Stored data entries
==========

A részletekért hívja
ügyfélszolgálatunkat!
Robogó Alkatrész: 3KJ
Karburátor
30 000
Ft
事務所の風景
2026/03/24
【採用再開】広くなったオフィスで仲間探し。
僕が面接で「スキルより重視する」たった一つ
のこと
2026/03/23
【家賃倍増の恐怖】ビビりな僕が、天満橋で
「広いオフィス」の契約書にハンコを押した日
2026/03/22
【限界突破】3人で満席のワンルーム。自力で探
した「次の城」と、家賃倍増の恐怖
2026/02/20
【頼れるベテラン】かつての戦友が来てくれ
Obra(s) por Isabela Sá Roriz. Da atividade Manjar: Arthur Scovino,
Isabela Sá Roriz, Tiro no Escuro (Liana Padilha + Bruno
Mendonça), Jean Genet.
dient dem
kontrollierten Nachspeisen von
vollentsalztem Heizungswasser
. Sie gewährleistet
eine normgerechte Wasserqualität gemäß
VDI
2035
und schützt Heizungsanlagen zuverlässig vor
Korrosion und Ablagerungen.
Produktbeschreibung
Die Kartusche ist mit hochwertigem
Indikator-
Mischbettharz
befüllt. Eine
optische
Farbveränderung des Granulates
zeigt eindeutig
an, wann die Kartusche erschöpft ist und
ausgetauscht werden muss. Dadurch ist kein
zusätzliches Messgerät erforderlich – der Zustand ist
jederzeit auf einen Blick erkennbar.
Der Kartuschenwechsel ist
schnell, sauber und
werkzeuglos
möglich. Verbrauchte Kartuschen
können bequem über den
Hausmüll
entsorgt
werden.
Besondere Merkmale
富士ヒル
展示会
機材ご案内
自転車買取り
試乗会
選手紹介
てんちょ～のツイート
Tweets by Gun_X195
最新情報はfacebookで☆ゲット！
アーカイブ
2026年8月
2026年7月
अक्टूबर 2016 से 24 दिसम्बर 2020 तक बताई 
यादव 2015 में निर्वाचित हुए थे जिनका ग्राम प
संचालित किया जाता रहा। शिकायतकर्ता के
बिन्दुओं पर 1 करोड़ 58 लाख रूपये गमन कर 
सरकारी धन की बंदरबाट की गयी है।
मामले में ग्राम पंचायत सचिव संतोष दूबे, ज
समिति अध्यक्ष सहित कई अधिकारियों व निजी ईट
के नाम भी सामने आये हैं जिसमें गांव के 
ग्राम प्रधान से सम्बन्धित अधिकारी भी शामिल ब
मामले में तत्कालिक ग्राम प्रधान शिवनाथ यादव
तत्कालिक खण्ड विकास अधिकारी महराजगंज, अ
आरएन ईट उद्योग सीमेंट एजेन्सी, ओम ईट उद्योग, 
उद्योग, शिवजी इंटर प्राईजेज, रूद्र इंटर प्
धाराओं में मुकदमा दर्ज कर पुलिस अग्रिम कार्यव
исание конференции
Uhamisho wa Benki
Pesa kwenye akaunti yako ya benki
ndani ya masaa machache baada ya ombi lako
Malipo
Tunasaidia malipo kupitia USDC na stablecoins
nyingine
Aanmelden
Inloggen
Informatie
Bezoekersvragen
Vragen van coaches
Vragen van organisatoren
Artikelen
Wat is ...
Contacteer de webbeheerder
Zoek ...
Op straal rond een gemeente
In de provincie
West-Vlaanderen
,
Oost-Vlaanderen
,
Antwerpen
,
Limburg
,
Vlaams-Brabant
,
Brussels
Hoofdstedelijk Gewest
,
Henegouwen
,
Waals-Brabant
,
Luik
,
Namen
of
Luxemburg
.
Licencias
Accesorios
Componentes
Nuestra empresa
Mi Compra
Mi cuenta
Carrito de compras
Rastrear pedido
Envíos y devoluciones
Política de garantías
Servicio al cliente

==========

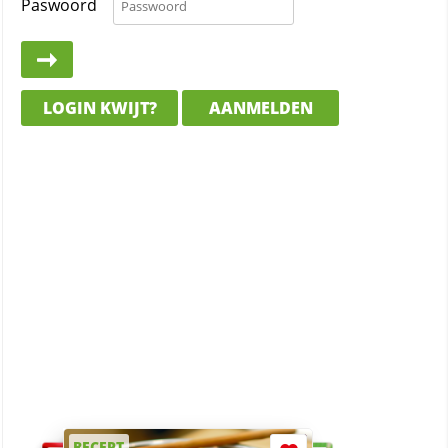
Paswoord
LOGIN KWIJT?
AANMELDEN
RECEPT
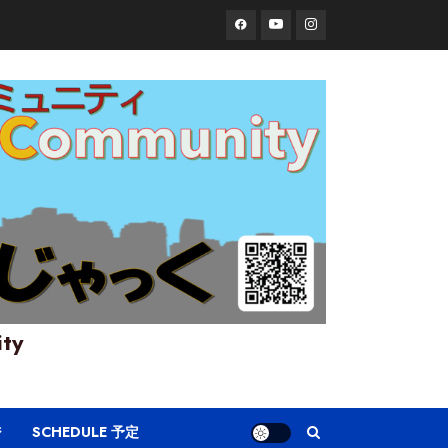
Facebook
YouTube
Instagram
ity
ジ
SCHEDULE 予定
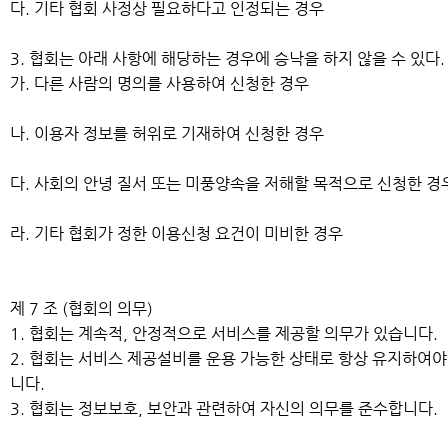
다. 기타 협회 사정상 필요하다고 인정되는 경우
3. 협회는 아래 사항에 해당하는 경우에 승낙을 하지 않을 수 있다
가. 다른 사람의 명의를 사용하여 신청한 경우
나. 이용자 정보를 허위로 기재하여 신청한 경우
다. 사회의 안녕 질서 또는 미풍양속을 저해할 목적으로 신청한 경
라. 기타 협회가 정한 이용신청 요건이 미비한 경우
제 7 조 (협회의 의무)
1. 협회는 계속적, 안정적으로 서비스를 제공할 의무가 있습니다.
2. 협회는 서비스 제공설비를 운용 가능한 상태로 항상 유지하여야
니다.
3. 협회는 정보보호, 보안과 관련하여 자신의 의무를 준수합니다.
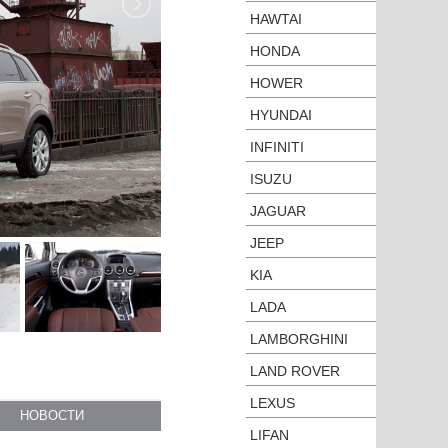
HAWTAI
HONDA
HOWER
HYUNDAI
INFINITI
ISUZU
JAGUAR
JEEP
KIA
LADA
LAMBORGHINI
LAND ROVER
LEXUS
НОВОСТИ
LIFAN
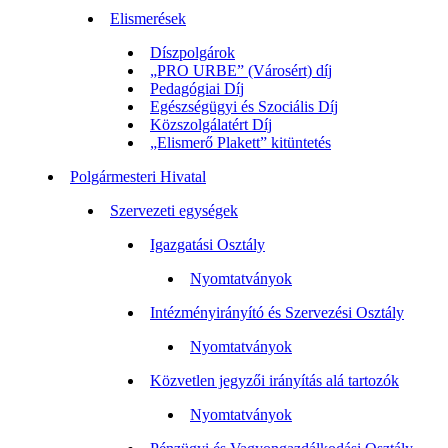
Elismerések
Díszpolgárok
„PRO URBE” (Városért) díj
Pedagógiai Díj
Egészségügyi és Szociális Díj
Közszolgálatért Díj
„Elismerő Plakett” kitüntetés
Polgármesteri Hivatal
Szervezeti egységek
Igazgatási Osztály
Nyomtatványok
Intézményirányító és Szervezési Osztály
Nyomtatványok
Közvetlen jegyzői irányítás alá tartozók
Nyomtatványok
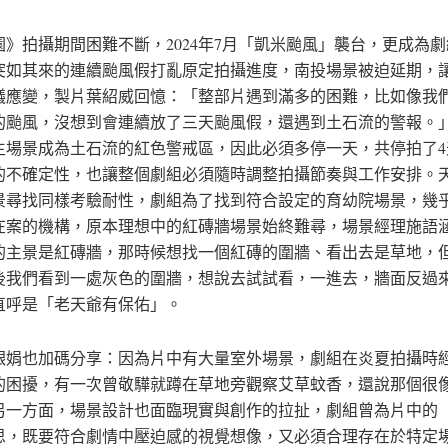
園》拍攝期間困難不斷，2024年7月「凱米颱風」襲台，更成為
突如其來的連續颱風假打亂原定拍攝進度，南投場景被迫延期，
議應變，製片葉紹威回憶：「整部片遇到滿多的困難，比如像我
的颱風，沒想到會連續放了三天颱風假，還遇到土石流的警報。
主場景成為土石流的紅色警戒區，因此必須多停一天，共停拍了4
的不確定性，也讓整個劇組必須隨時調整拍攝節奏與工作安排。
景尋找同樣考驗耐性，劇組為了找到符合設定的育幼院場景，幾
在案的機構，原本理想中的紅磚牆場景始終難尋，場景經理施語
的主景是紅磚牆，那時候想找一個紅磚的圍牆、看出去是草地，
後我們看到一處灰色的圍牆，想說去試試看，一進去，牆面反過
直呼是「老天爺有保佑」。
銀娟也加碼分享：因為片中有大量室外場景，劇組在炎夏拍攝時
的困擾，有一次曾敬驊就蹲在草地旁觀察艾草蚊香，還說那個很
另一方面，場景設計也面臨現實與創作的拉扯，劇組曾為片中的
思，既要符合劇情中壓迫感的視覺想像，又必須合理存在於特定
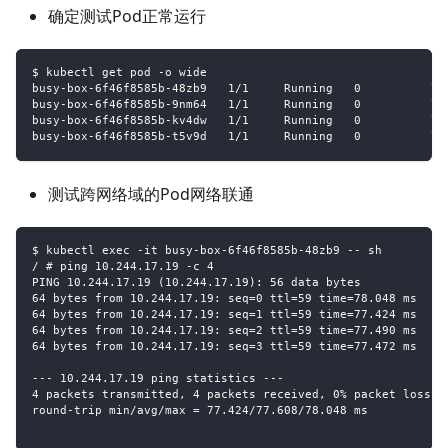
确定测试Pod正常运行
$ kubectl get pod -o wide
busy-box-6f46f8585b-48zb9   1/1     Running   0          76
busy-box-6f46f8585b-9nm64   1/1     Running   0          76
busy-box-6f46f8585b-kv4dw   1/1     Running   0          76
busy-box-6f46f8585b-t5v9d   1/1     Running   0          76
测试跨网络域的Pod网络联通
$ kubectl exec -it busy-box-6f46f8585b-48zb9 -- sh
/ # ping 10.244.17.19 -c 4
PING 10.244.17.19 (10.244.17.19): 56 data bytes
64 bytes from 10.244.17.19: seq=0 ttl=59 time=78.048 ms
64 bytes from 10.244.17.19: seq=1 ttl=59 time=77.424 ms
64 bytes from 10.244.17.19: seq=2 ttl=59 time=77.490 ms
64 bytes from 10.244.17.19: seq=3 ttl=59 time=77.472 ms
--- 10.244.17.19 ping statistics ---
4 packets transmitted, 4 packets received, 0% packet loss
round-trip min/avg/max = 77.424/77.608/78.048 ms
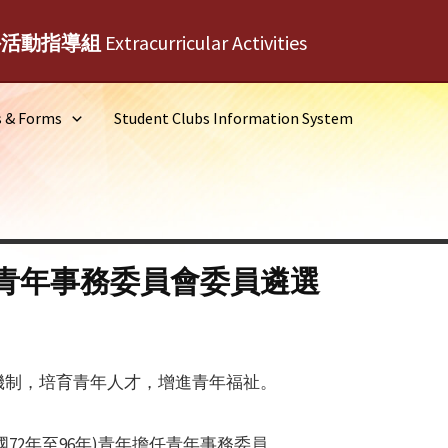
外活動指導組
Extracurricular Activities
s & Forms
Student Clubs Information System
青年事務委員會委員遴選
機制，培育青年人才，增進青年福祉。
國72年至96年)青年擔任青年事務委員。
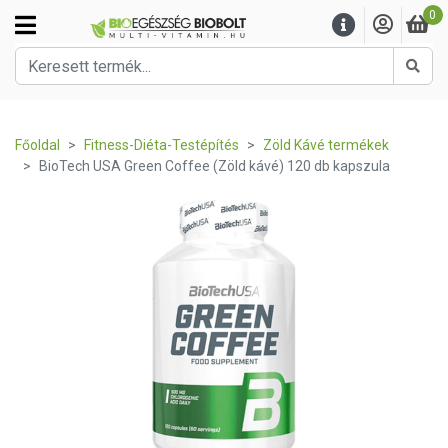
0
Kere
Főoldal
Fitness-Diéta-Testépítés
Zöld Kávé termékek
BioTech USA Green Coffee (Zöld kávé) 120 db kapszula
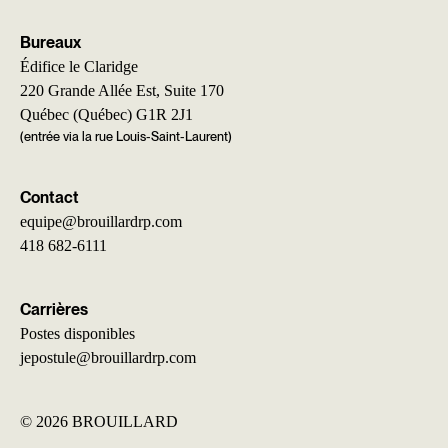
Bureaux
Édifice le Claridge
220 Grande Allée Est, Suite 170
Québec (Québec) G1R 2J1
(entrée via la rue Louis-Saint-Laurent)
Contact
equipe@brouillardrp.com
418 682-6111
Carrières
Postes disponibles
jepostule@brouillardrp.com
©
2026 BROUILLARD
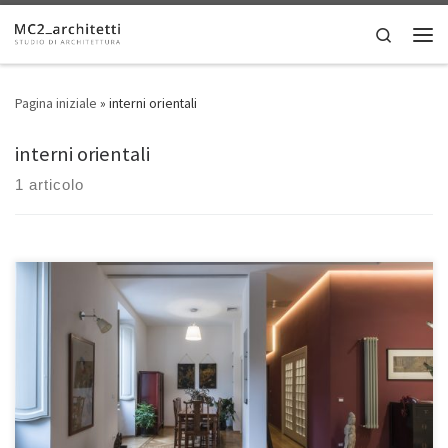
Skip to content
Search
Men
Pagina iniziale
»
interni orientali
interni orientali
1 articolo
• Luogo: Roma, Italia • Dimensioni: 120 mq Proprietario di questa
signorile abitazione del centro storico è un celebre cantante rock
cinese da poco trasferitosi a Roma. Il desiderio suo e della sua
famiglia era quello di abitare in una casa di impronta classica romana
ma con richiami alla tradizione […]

==========

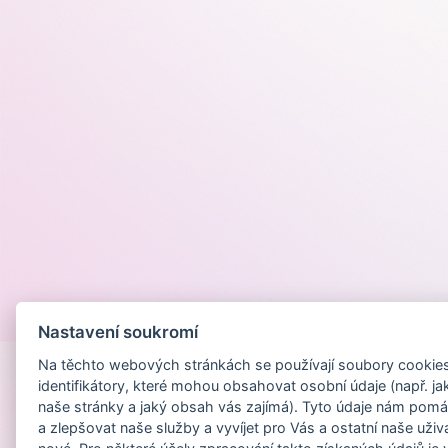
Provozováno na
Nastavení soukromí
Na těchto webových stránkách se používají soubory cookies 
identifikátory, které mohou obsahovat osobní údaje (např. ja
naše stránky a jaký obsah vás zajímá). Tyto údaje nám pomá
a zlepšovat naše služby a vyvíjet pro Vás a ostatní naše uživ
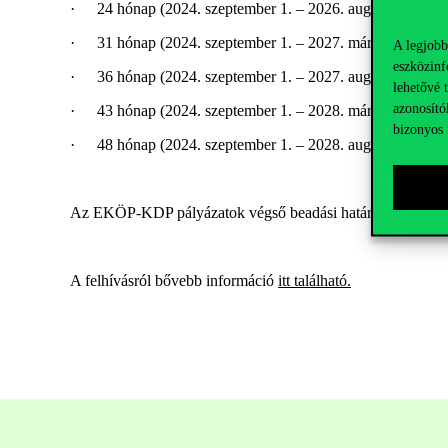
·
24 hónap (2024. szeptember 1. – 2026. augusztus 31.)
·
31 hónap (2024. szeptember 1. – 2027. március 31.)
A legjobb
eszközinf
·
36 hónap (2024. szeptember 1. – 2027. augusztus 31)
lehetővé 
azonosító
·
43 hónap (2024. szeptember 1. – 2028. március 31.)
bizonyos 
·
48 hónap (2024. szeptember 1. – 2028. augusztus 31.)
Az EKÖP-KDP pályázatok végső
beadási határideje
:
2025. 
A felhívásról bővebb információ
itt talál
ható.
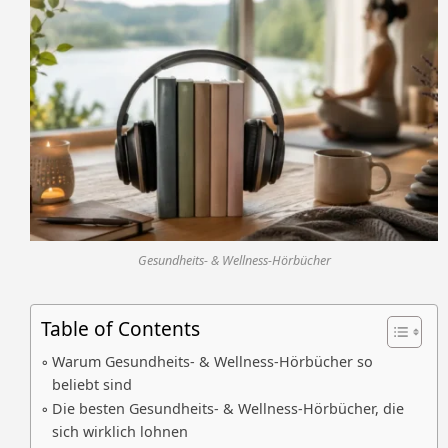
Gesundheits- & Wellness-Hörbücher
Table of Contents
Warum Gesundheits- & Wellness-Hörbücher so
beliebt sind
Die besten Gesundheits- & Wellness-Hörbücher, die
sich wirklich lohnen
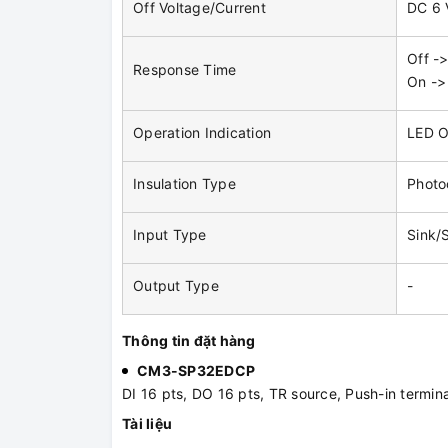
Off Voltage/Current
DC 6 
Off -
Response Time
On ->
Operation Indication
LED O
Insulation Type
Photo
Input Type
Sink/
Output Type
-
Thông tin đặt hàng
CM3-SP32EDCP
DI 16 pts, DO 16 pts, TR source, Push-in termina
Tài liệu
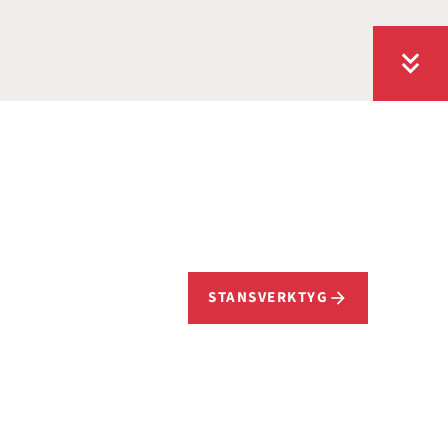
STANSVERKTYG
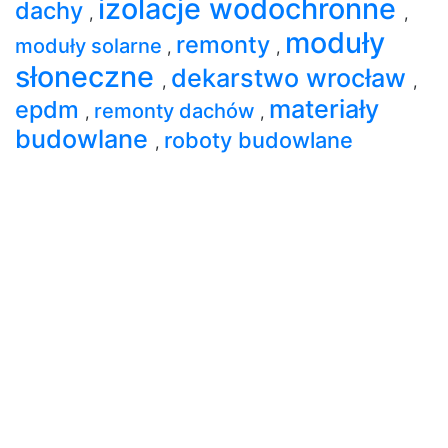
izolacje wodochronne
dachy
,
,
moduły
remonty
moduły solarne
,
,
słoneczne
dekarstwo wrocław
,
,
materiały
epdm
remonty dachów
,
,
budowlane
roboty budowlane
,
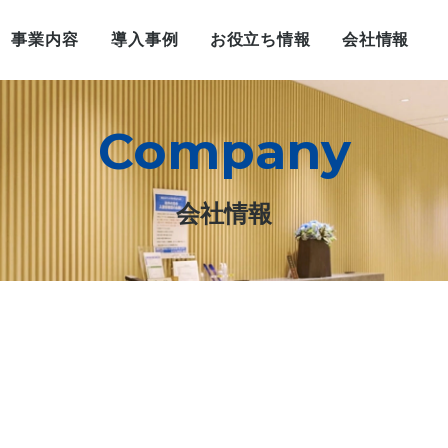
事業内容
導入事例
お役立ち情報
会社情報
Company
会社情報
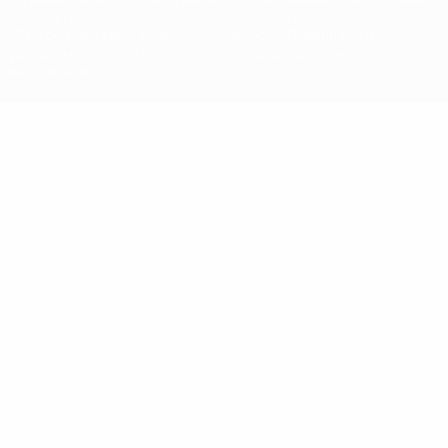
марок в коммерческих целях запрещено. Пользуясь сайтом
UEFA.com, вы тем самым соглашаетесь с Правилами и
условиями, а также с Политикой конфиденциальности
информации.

==========

Format the part of the data that opens with the line containing "A részletekért hívja" and closes with the line containing "zeigt eindeutig" as a Markdown table with the columns Row and Line, giving each line a row number and leaving out blank lines.

| Row | Line |
|---|---|
| 1 | A részletekért hívja |
| 2 | ügyfélszolgálatunkat! |
| 3 | Robogó Alkatrész: 3KJ |
| 4 | Karburátor |
| 5 | 30 000 |
| 6 | Ft |
| 7 | 事務所の風景 |
| 8 | 2026/03/24 |
| 9 | 【採用再開】広くなったオフィスで仲間探し。 |
| 10 | 僕が面接で「スキルより重視する」たった一つ |
| 11 | のこと |
| 12 | 2026/03/23 |
| 13 | 【家賃倍増の恐怖】ビビりな僕が、天満橋で |
| 14 | 「広いオフィス」の契約書にハンコを押した日 |
| 15 | 2026/03/22 |
| 16 | 【限界突破】3人で満席のワンルーム。自力で探 |
| 17 | した「次の城」と、家賃倍増の恐怖 |
| 18 | 2026/02/20 |
| 19 | 【頼れるベテラン】かつての戦友が来てくれ |
| 20 | Obra(s) por Isabela Sá Roriz. Da atividade Manjar: Arthur Scovino, |
| 21 | Isabela Sá Roriz, Tiro no Escuro (Liana Padilha + Bruno |
| 22 | Mendonça), Jean Genet. |
| 23 | dient dem |
| 24 | kontrollierten Nachspeisen von |
| 25 | vollentsalztem Heizungswasser |
| 26 | . Sie gewährleistet |
| 27 | eine normgerechte Wasserqualität gemäß |
| 28 | VDI |
| 29 | 2035 |
| 30 | und schützt Heizungsanlagen zuverlässig vor |
| 31 | Korrosion und Ablagerungen. |
| 32 | Produktbeschreibung |
| 33 | Die Kartusche ist mit hochwertigem |
| 34 | Indikator- |
| 35 | Mischbettharz |
| 36 | befüllt. Eine |
| 37 | optische |
| 38 | Farbveränderung des Granulates |
| 39 | zeigt eindeutig |